Related Work & Insights¶
- vs. Synthesizer/Sparse Attention: Superiority at lower parameter counts suggests changing function classes is more effective than structural pruning.
- vs. GQA: GQA compresses parameters via head sharing; CoFrNet replaces the whole QKV calculation. These are orthogonal and can be combined (as verified on Llama).
- vs. CoFrNets (2021): This work scales the concept from simple supervised learning to complex engineering challenges like causality and multi-dimensional outputs.
Rating¶
- Novelty: ⭐⭐⭐⭐⭐ Bringing continued fractions to language generation is a high-level innovation.

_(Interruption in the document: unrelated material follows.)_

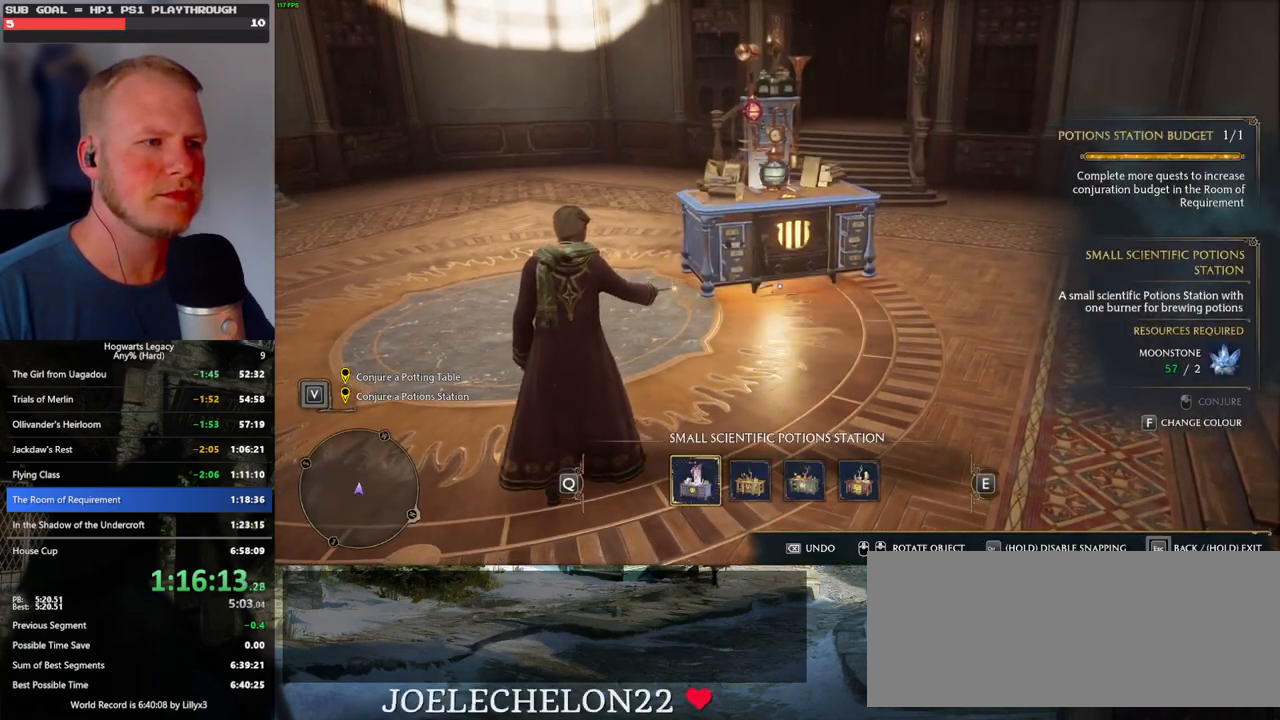
{"keys": ["escape"], "mouse": [], "events": [[50, "mouse_left", "up"], [467, "escape", "down"]]}
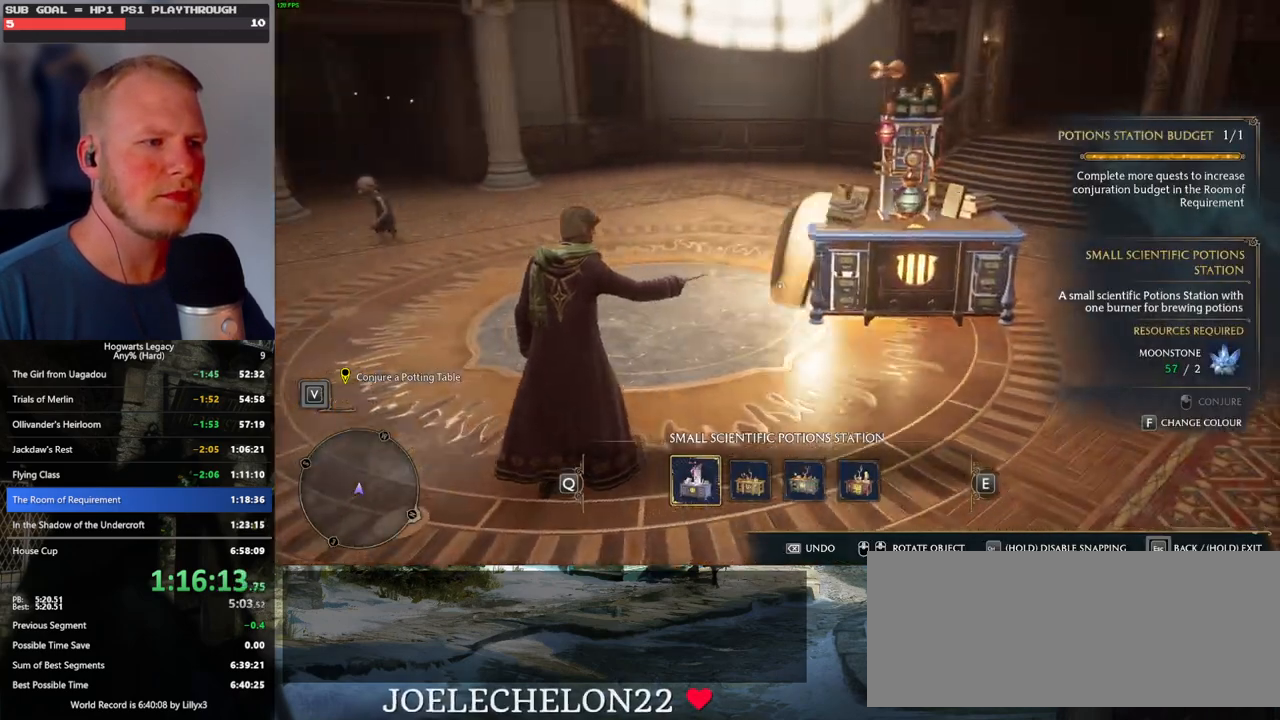
{"keys": [], "mouse": [], "events": [[67, "escape", "up"]]}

- Experimental Thoroughness: ⭐⭐⭐⭐ Broad coverage across GPT2/Llama and multiple benchmarks; missing 7B+ and direct wall-clock against Mamba.
- Writing Quality: ⭐⭐⭐⭐ Rigorous math; somewhat dense notation.
- Value: ⭐⭐⭐⭐ Highly practical for industry parameter reduction while opening new academic research directions.